EXERCISE INSTRUCTIONS »
Answer these questions about the marshmallow experiment passage, one per line:
1. What did Mischel originally want to find out with the experiment?
2. About how many years later did Mischel revisit it?
3. Which member of Mischel's family was among the original subjects, and how old was she then?

PAGE EXTRACT »

At the time, psychologists believed willpower was something that was innate and unchangeable, so in this case, it was an afterthought. What Mischel had been more interested in was whether a child’s age correlated with their ability to delay gratification. It was an experiment in developmental psychology, not personality.
And sure enough, it did correlate: older children were, on average, able to wait longer before giving into temptation. This got published. Mischel went on with his life and the children went on with theirs. The marshmallow experiment was a success, but largely forgotten.
But the Marshmallow Experiment wasn’t done yet. About 20 years later, Mischel would unexpectedly revisit it, and his findings would shake up the psychological world.
It just so happened that one of the subjects of Mischel’s original experiment was his daughter (then five years old) and her schoolmates, including many of her friends. As the years dragged on and his daughter and her friends grew up, it became harder and harder for Mischel to ignore the fact that many of the kids who demonstrated no ability to delay gratification were getting in trouble at school and making poor grades while the ones who had showed a perfect display of delayed gratification were scoring high on their SATs and getting admitted to prestigious colleges. So 20 years later, he decided to track the children down and see where they had ended up as young adults.

INFORMATION SUPPLIED »
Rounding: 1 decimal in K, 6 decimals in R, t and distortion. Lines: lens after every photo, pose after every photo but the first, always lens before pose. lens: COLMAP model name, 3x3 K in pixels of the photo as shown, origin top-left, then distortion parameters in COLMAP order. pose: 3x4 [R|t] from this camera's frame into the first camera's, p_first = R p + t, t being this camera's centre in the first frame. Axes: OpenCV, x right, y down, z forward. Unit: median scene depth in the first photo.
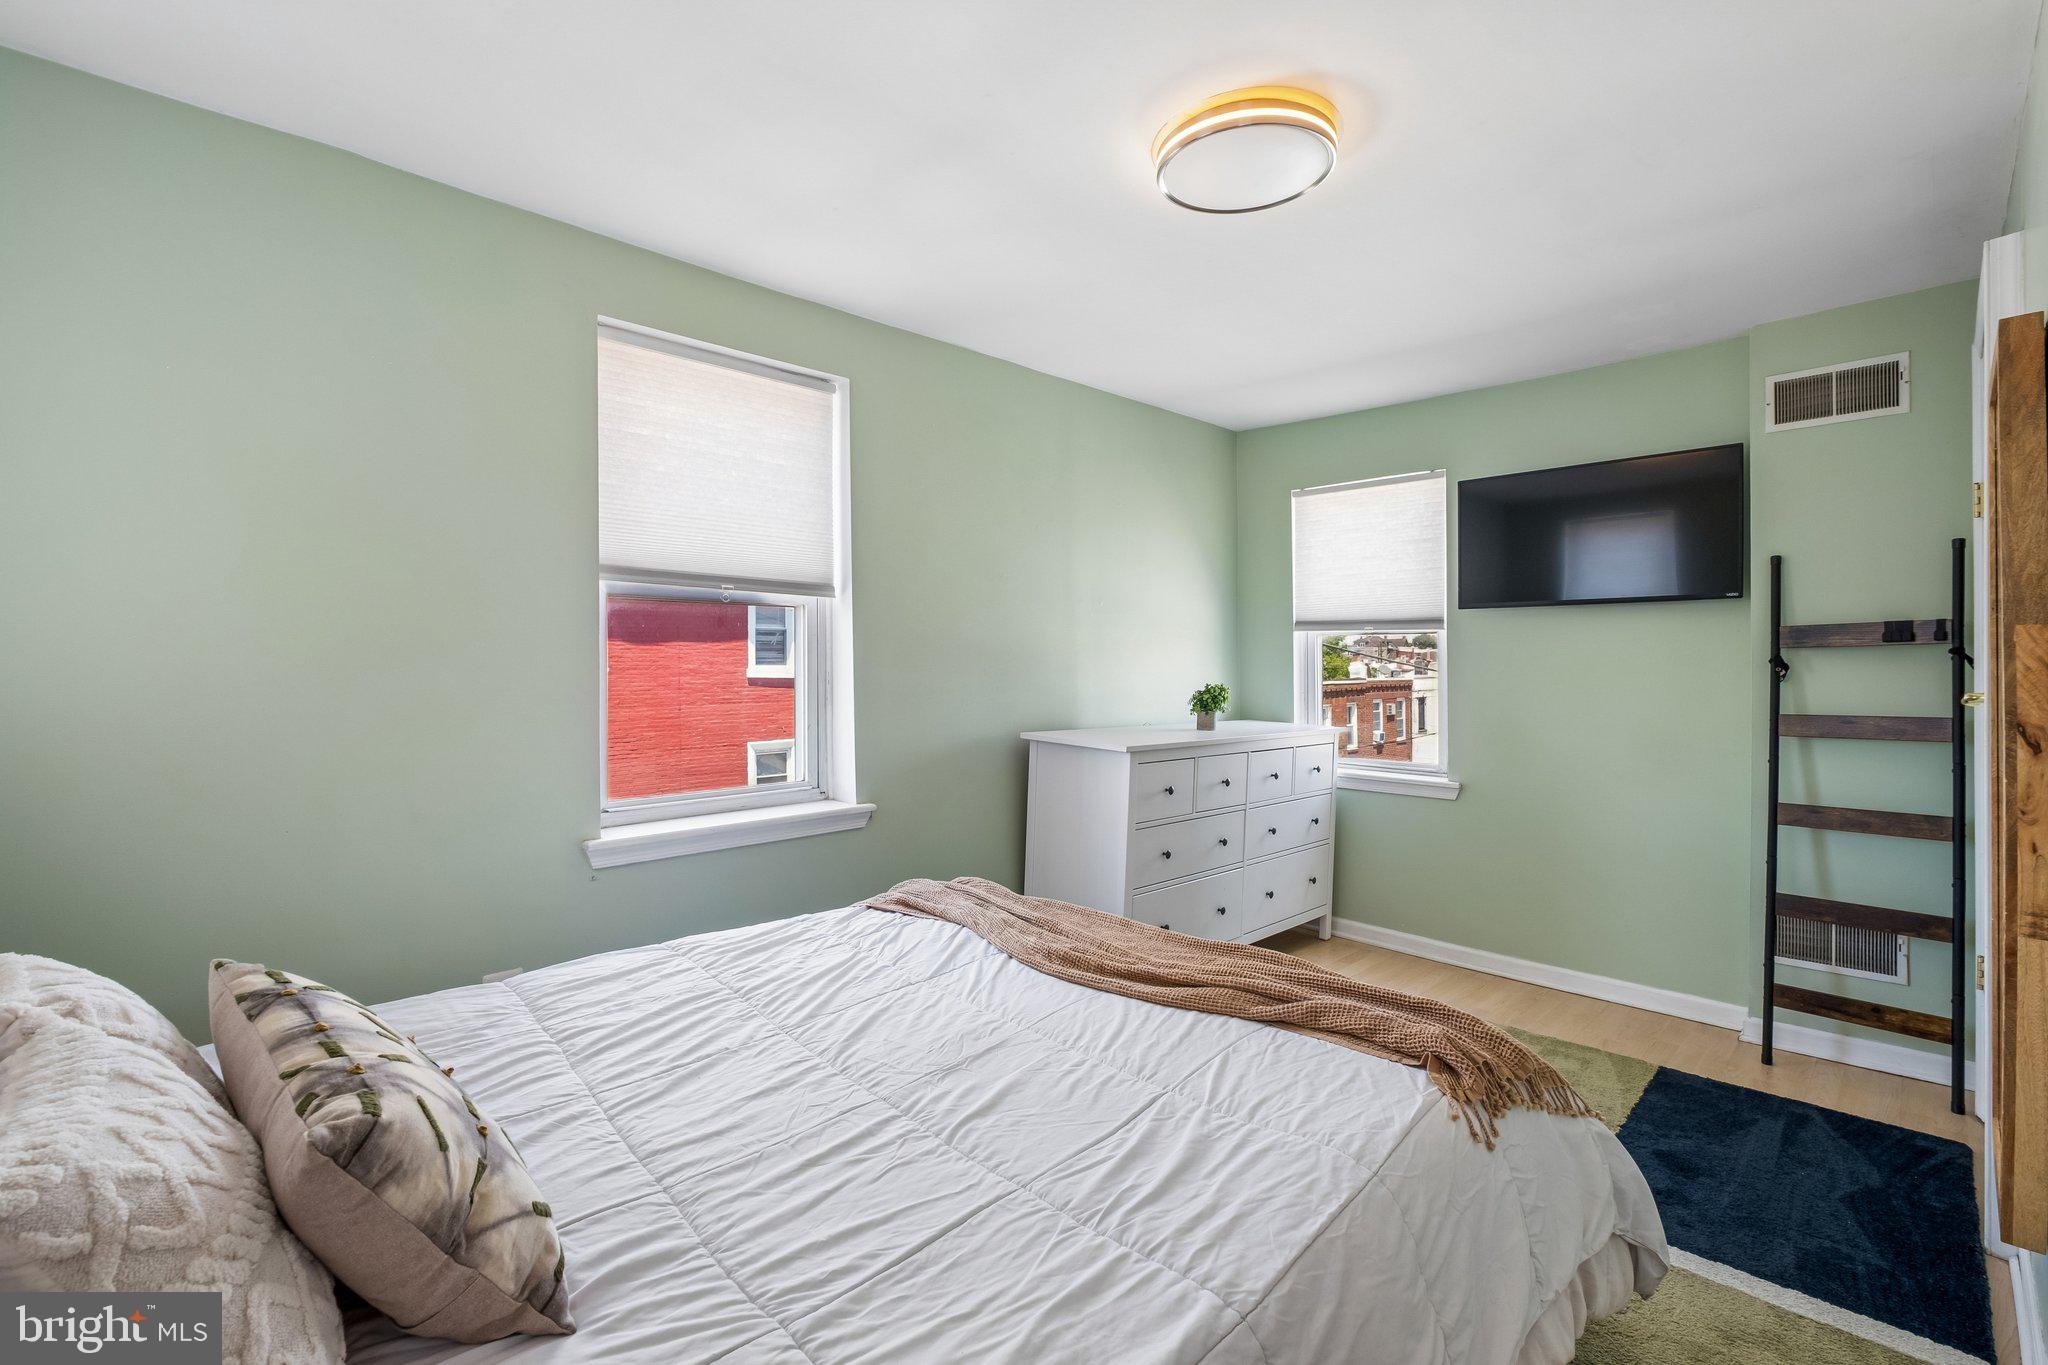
lens RADIAL K [[899.7, 0, 1006.8], [0, 899.7, 675.2], [0, 0, 1]] dist [-0.003539, 0.000219]
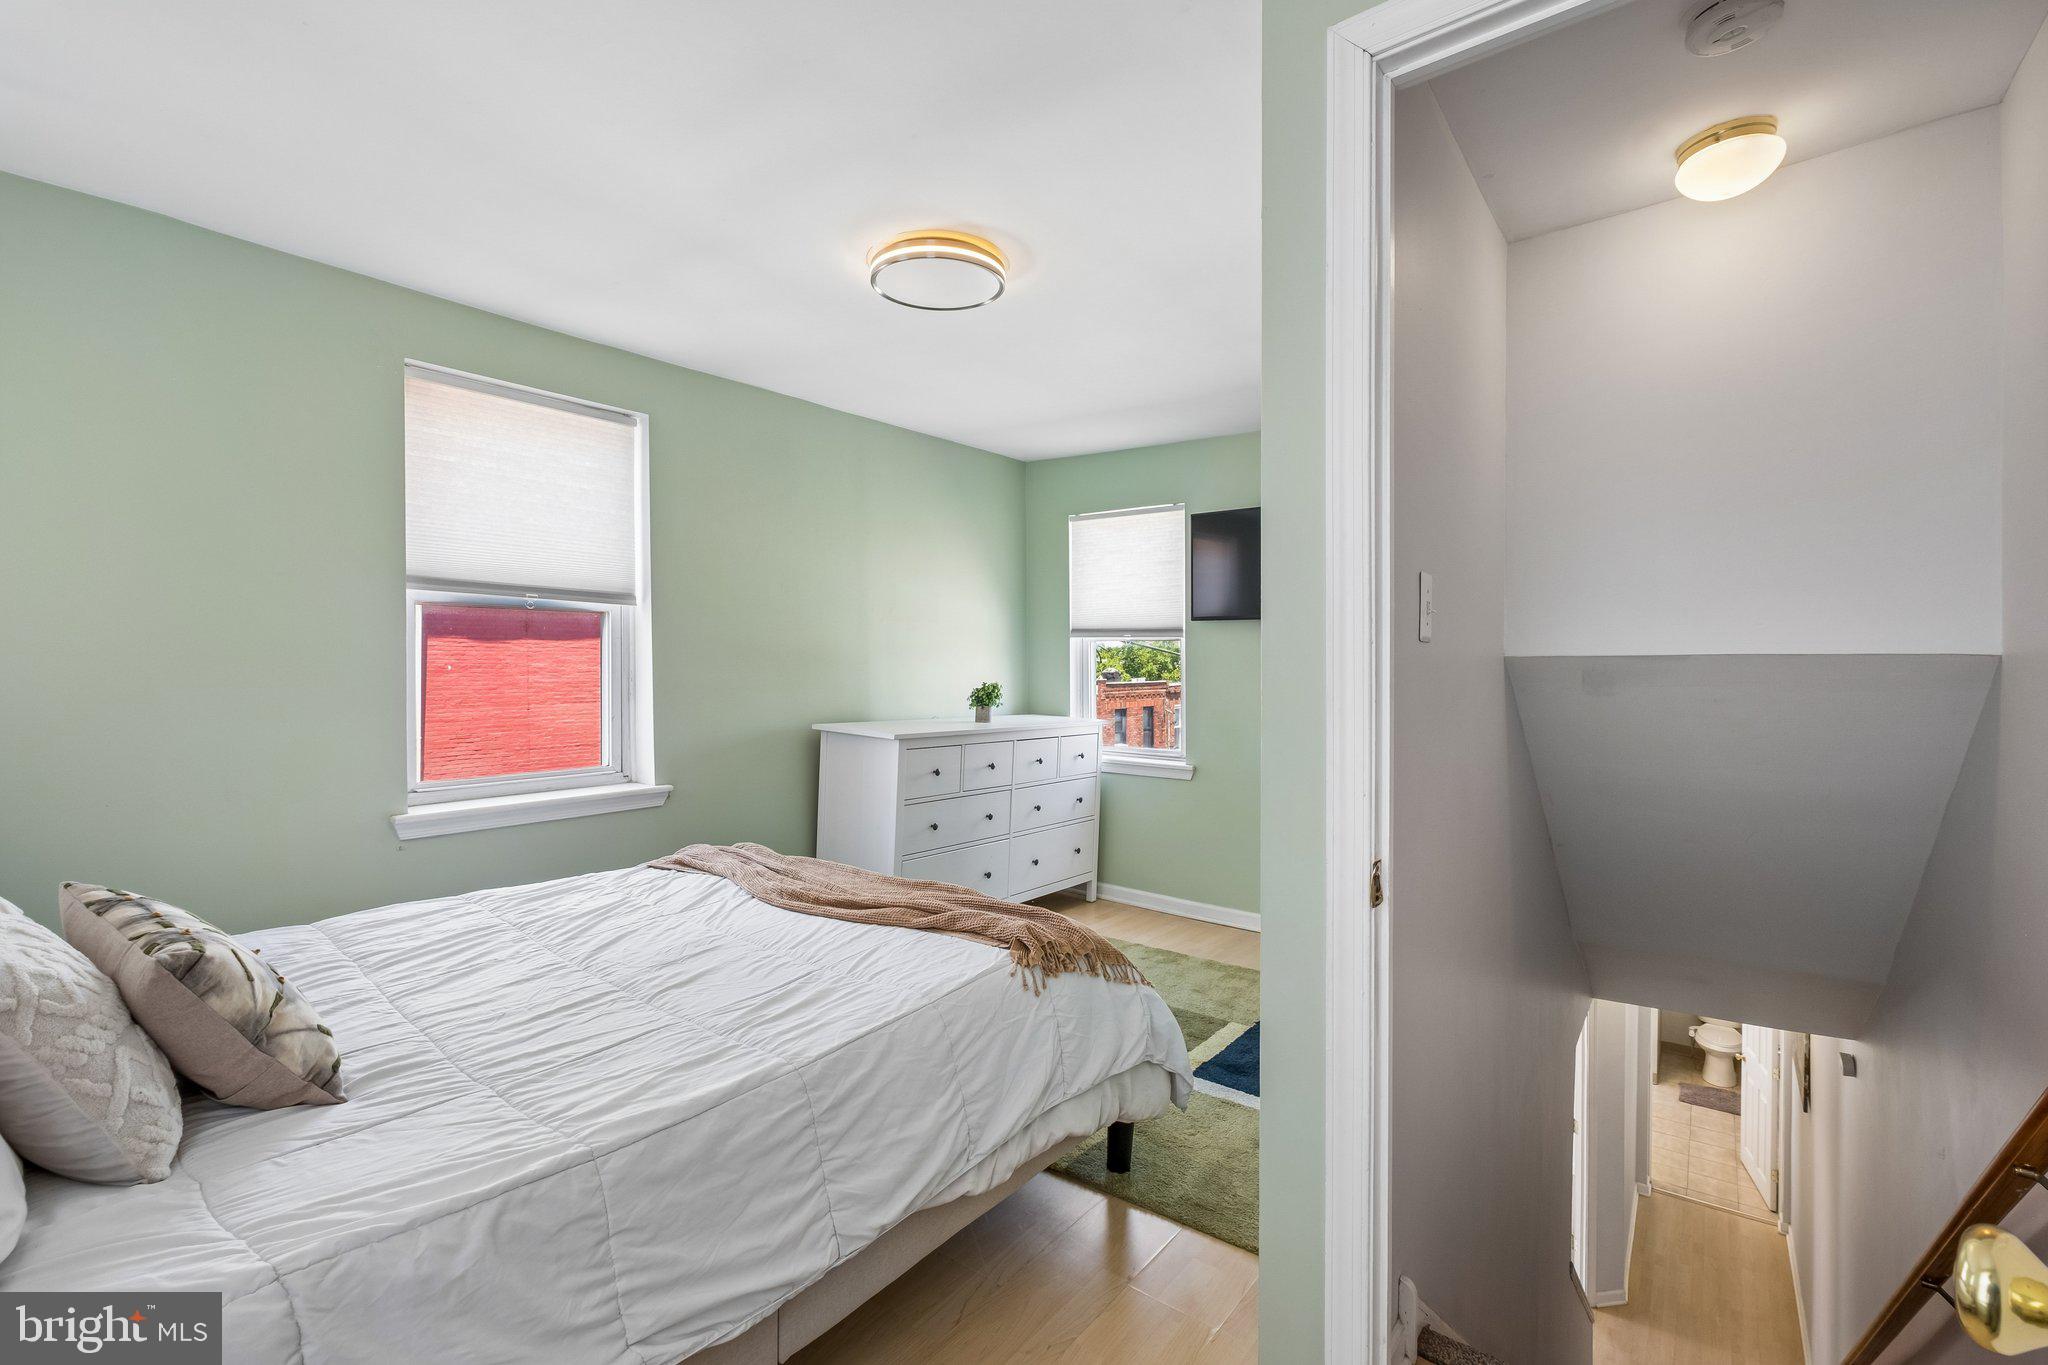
lens RADIAL K [[894.7, 0, 1006.8], [0, 894.7, 683.2], [0, 0, 1]] dist [0.002224, -0.000047]
pose [[0.991134, 0.003143, 0.132831, 0.198203], [-0.004255, 0.999958, 0.008089, 0.002006], [-0.132800, -0.008583, 0.991106, -0.302754]]
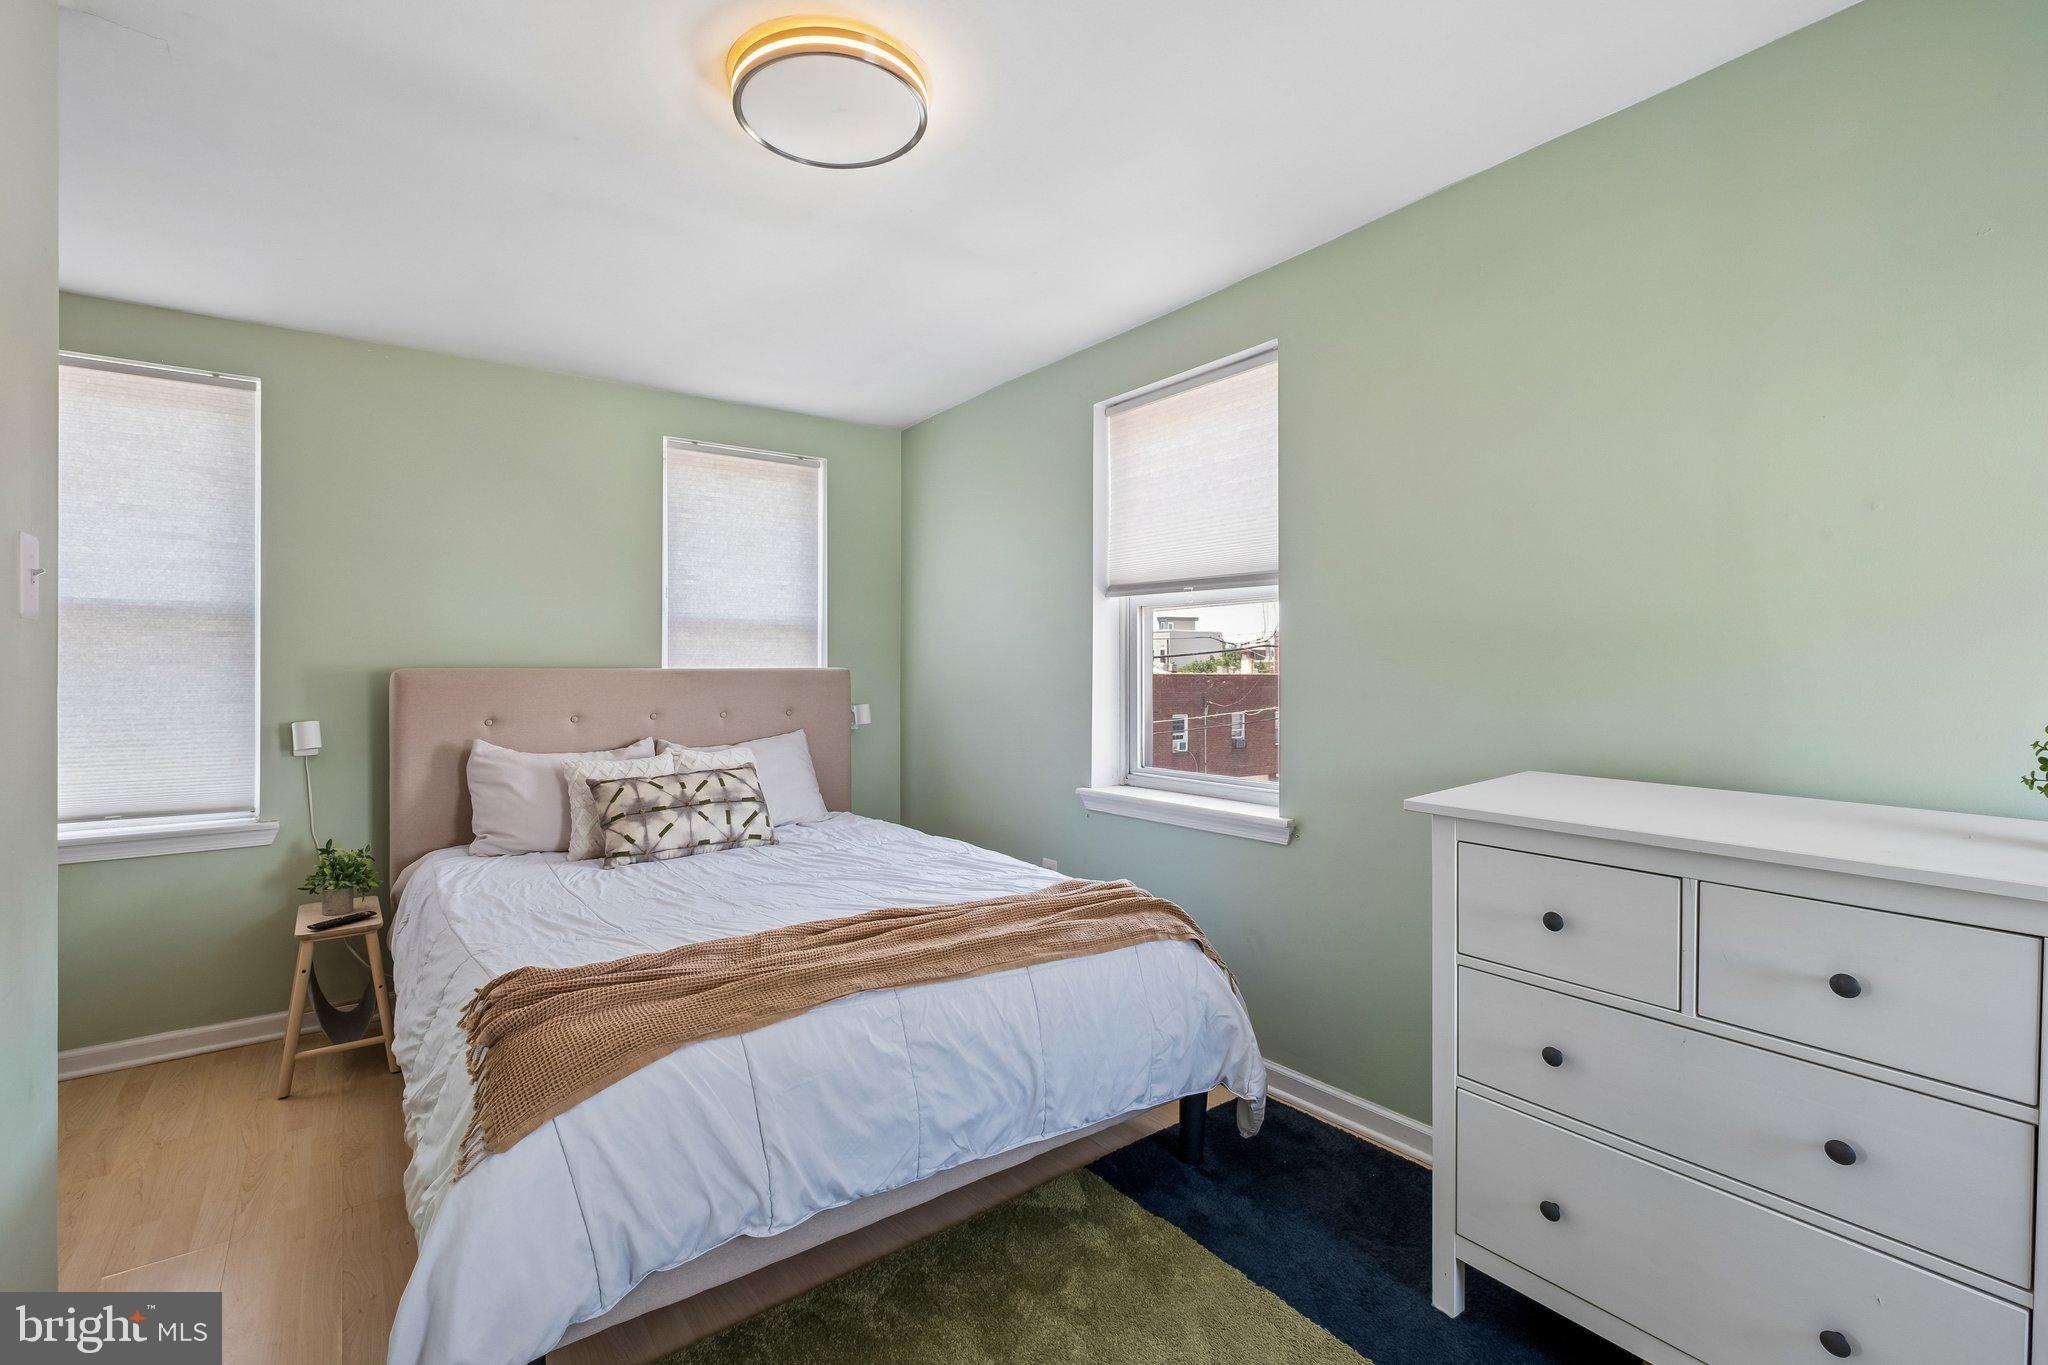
lens RADIAL K [[899.7, 0, 1006.8], [0, 899.7, 675.2], [0, 0, 1]] dist [-0.003539, 0.000219]
pose [[-0.135460, 0.004619, -0.990772, 1.181240], [-0.005383, 0.999971, 0.005398, -0.006448], [0.990768, 0.006064, -0.135431, 1.321022]]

TASK RESPONSE »
1. Whether a child's age correlated with their ability to delay gratification.
2. About 20 years later.
3. His daughter, who was five years old.